NY1: How Much is Too Much? A Growing Debate To Limit NYC Brokers' Fees

By Michael Herzenberg
June 28, 2019

More than a thousand rental real estate professionals are protesting against a proposed City Council bill that would limit upfront charges to renters looking for apartments.

“Trash the cap,” more than one hundred of them chanted, demanding the city council reject legislation to cap their income.

“Let them in,” became a common refrain Thursday afternoon outside City Hall as police kept a thousand more agents and brokers outside the gates.

“Let us in,” they shouted back.

The reason for the limit, the City Council hearing room could accommodate only 250 people.

“Today we’ll be hearing legislation that seeks to limit the up front cost faced by many tenants in the rental process,” explained Housing and Buildings Committee Chair Robert Cornege Jr.

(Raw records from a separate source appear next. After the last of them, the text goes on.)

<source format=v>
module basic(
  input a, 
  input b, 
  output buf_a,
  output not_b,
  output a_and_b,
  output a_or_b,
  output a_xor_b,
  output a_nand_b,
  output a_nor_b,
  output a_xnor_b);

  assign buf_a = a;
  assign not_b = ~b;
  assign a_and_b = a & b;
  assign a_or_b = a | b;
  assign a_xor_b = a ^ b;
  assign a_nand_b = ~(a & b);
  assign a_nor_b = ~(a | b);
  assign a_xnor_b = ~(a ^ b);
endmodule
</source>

Under the legislation. brokers and agents hired by landlords to lease apartments could charge tenants a fee of no more than one month's rent. That's about half of the typical fee of 15 percent.

A handful of people, most representing non-profit organizations, testified in favor or the bill.

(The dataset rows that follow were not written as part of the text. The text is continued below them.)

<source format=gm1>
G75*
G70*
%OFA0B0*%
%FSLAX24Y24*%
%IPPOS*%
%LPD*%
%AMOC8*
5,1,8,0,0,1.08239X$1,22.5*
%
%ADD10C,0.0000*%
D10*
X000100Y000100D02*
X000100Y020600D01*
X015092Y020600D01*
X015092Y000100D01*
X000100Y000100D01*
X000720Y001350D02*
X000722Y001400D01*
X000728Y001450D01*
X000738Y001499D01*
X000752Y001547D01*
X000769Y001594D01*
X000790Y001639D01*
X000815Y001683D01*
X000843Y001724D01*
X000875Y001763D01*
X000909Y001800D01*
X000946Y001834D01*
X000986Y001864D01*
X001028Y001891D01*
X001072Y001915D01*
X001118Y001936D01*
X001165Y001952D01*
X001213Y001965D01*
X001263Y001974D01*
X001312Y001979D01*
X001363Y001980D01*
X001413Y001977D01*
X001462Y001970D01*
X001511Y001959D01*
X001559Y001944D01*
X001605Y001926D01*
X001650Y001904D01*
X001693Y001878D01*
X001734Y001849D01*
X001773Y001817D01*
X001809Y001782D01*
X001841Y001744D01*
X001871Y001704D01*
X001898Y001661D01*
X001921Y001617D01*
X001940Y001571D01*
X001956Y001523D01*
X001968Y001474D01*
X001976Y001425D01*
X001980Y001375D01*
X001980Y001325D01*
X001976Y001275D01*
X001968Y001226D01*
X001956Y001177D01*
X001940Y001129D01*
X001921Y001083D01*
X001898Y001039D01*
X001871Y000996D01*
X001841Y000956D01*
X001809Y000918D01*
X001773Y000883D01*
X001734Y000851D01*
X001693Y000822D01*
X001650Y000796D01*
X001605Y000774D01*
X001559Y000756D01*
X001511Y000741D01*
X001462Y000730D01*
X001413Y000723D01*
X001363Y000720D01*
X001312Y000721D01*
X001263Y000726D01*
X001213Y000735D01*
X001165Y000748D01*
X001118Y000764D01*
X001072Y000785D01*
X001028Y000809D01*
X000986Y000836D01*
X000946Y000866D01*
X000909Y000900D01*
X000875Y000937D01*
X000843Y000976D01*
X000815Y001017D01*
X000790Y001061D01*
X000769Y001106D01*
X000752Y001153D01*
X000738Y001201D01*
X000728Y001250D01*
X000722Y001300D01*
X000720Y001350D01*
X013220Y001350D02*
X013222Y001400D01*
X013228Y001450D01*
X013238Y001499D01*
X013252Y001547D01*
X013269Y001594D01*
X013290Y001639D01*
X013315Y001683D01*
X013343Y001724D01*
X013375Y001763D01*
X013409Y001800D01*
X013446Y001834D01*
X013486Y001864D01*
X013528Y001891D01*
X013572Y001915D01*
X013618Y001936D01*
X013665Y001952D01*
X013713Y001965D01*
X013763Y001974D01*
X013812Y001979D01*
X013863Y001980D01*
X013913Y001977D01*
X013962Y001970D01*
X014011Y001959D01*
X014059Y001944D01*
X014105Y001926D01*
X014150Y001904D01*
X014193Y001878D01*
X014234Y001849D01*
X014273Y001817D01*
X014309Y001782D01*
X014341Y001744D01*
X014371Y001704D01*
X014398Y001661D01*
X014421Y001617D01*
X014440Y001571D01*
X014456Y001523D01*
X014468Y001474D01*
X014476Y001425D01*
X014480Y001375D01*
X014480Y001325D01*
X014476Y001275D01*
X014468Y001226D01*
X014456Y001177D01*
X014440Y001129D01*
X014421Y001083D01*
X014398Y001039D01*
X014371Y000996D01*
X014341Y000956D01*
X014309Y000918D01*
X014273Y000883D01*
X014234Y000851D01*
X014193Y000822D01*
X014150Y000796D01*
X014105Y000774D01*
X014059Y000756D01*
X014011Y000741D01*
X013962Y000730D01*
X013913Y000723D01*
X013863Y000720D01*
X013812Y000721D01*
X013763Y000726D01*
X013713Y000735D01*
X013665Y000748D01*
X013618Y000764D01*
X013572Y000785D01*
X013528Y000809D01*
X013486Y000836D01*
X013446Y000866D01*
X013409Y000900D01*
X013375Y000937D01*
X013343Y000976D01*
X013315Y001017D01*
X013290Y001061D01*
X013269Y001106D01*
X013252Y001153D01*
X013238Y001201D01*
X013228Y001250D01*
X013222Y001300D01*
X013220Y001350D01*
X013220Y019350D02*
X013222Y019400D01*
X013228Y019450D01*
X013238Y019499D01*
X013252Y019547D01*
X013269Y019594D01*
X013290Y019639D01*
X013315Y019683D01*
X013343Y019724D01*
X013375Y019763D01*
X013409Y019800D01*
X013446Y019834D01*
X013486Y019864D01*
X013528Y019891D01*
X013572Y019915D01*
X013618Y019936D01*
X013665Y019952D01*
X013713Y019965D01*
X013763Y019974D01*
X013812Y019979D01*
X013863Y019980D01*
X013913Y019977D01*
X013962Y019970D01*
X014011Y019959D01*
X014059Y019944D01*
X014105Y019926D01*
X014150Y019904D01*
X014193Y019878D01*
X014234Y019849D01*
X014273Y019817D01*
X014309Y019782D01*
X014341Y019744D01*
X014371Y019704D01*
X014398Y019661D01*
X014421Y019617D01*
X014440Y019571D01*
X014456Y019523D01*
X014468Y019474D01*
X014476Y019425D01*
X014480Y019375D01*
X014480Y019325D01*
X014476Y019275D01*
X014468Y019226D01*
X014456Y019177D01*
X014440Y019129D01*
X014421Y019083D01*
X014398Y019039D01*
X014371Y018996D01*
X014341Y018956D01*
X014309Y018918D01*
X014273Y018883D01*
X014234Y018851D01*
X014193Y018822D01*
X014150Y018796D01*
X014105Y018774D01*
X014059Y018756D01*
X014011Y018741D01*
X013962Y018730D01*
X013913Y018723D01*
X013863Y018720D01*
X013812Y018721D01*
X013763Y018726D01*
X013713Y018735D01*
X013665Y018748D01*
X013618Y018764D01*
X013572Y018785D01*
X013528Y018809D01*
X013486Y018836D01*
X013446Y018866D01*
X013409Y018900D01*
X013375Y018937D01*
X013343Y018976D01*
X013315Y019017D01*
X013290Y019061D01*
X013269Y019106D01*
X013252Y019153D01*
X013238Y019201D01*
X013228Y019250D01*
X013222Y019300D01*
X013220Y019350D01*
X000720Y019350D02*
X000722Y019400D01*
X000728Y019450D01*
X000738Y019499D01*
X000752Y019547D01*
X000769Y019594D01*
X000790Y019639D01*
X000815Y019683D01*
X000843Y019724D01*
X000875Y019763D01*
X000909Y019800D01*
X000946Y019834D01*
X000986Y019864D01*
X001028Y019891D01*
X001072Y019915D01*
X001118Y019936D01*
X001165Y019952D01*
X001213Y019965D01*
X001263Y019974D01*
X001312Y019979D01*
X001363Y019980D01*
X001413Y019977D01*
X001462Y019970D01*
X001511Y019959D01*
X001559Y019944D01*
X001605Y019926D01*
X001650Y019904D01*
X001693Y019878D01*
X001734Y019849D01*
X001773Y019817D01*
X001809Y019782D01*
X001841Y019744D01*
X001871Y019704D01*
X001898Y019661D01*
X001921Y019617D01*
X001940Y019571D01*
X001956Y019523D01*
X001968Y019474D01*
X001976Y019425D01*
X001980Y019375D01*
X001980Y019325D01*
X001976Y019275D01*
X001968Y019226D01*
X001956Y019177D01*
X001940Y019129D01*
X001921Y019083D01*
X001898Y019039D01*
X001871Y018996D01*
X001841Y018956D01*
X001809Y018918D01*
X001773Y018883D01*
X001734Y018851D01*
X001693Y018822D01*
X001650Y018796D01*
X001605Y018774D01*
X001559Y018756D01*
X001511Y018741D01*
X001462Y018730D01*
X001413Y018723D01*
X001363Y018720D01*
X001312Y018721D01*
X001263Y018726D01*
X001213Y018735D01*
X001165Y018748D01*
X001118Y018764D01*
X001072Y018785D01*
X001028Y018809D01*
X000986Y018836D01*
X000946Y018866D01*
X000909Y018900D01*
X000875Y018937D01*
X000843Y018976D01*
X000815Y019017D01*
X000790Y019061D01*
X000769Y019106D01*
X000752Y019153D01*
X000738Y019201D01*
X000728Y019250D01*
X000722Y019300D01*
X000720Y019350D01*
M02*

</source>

"Many of the fees that we see are inflated have no rational relation to any real cost,” said staff attorney for the Legal Aid Society, Robert Desir. "This exploitation of vulnerable populations and of our overheated market is just what this body is designed to protect against."

The rest of the 40 plus people who signed up to speak opposed it.

"We have an affordability crises in the city, but solving is not going to be on the backs of these individuals who maybe make 40, 50 thousand dollars a year," said Real Estate Board of New York Senior Vice President Reggie Thomas.

"We too are in jeopardy of losing our homes, a lot of other things," explained one broker.

"If I decide to charge one month or 15 percent that’s between me and my client, not between me and the City Council or between me and the government," testified broker Sheila Carroll of The Carroll Group.

The legislation would not apply to brokers hired by renters. Those brokers, the bill’s sponsor, City Council member Keith Powers says, would be free to charge whatever commission they want.

The proposal would only apply to brokers hired by landlords.

”When a renter is moving into an apartment they shouldn’t have to pay these outlandish fees and we hear complaints about it every single day,” Powers told NY1.

Opponents told council members the bill would have an unintended consequences.

“Rents will go up because when the city mandates that owners pay even a portion of the brokers fee that fee is going to get baked into the monthly rent,” said Douglas Wagner of Bond NY Real Estate.

The de Blasio administration fell short of endorsing this legislation saying only it supports its "intent."

The sponsor says it will likely undergo some revisions over the summer. He's hoping to get it passed in the fall.